▶ RECORD EXCERPTS
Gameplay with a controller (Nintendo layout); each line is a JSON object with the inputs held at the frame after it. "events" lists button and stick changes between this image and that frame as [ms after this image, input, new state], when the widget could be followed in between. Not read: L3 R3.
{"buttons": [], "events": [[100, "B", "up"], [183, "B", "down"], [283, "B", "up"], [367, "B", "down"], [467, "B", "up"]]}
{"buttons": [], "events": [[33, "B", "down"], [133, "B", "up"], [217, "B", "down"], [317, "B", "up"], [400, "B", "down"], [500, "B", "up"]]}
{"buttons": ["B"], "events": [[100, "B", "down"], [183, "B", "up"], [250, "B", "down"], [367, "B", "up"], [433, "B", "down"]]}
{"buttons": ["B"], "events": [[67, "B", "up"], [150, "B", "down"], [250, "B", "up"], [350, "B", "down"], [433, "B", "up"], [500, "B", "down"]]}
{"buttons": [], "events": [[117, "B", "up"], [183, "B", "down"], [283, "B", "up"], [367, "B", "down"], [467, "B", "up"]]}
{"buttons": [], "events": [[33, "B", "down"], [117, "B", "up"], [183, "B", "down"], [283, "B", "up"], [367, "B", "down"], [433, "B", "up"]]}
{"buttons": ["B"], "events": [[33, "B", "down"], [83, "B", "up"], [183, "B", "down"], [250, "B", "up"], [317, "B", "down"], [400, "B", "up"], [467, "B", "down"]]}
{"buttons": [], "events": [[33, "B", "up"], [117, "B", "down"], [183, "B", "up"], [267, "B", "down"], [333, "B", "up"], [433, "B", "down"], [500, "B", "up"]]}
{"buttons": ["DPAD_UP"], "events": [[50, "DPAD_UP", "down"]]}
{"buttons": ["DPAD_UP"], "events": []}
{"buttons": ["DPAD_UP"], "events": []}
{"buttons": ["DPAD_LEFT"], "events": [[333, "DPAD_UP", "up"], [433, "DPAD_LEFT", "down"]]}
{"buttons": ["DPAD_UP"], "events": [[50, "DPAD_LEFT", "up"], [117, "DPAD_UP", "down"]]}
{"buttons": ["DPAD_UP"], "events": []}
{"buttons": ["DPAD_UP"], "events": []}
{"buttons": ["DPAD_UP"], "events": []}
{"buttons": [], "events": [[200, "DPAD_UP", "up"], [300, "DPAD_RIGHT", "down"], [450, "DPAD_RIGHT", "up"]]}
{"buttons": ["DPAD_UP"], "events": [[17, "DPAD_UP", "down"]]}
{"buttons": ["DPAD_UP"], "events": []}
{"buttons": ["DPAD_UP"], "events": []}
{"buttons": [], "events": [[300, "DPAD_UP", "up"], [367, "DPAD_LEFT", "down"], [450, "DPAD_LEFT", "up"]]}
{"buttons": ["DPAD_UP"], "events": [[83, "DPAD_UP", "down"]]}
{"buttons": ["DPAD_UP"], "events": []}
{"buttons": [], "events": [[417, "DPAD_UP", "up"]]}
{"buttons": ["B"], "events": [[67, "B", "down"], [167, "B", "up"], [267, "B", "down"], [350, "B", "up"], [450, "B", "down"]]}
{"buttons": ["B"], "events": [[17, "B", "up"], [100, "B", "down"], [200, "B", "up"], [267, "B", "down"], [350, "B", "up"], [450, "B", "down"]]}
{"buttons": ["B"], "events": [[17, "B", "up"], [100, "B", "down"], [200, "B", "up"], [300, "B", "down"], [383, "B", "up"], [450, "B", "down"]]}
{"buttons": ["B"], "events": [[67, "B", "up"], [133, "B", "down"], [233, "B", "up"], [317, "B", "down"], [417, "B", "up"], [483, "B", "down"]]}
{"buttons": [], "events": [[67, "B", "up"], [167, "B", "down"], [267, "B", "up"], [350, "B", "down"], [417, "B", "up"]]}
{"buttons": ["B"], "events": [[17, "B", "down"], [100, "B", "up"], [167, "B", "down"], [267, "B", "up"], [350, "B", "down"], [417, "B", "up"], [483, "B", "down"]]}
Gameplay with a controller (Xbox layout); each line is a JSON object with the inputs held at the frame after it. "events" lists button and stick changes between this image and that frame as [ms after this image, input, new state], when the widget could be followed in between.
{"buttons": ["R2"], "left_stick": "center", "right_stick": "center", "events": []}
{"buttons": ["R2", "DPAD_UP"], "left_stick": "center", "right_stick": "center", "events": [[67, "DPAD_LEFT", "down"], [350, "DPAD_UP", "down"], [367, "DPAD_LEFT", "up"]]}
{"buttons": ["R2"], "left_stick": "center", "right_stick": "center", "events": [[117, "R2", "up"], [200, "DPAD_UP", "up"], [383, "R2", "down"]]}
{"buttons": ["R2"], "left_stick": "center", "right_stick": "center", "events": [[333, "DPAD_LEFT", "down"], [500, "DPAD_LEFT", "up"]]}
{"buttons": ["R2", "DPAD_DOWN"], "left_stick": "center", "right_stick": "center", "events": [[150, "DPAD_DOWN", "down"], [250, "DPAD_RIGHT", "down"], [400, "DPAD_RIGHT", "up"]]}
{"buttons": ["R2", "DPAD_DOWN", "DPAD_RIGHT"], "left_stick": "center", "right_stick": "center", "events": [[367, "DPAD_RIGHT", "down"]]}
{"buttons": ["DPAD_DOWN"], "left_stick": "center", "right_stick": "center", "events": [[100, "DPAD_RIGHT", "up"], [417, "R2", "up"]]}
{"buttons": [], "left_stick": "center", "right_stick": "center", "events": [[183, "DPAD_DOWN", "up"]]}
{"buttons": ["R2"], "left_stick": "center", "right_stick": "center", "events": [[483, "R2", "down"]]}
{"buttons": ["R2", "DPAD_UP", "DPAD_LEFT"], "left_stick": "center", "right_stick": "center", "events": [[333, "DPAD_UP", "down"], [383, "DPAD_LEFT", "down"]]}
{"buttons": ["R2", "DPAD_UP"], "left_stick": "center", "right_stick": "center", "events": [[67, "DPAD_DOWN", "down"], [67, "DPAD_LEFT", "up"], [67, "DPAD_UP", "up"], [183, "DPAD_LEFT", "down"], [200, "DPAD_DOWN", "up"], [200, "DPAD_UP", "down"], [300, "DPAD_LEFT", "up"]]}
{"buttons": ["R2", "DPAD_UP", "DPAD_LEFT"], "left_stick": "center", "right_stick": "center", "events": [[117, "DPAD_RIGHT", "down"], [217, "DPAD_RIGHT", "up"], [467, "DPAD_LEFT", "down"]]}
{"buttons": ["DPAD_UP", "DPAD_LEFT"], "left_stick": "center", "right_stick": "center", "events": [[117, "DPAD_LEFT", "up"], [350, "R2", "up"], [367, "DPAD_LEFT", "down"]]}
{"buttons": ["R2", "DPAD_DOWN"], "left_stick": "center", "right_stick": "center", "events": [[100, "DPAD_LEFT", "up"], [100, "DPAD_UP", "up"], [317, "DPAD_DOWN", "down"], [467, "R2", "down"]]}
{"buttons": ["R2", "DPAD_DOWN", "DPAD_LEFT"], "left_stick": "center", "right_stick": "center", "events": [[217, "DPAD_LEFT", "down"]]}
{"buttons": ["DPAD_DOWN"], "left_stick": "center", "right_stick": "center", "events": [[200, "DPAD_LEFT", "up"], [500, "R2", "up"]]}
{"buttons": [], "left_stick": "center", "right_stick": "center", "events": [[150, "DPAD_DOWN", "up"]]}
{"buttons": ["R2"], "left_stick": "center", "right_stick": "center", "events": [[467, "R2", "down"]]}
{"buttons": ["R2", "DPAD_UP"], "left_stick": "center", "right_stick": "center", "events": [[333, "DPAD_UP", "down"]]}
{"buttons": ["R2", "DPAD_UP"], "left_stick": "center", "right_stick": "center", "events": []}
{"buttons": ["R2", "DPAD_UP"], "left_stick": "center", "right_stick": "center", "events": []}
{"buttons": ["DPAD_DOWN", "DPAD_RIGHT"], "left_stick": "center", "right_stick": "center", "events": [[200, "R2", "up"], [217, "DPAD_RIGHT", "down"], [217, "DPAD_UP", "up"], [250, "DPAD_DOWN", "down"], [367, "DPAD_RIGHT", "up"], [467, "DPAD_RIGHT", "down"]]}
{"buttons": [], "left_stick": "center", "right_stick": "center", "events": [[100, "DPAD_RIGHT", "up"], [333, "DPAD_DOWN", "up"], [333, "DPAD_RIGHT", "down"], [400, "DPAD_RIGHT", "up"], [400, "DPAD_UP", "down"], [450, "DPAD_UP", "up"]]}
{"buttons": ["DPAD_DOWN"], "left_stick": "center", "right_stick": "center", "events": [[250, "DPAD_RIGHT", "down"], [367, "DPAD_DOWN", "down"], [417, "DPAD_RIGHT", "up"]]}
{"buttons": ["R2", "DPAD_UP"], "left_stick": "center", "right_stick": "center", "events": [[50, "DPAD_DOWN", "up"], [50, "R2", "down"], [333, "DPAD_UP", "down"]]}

▶ WHAT THE TASK ASKS
Reply with every line of the listing that has the string "image".

▶ WRITTEN ANSWER
Gameplay with a controller (Nintendo layout); each line is a JSON object with the inputs held at the frame after it. "events" lists button and stick changes between this image and that frame as [ms after this image, input, new state], when the widget could be followed in between. Not read: L3 R3.
Gameplay with a controller (Xbox layout); each line is a JSON object with the inputs held at the frame after it. "events" lists button and stick changes between this image and that frame as [ms after this image, input, new state], when the widget could be followed in between.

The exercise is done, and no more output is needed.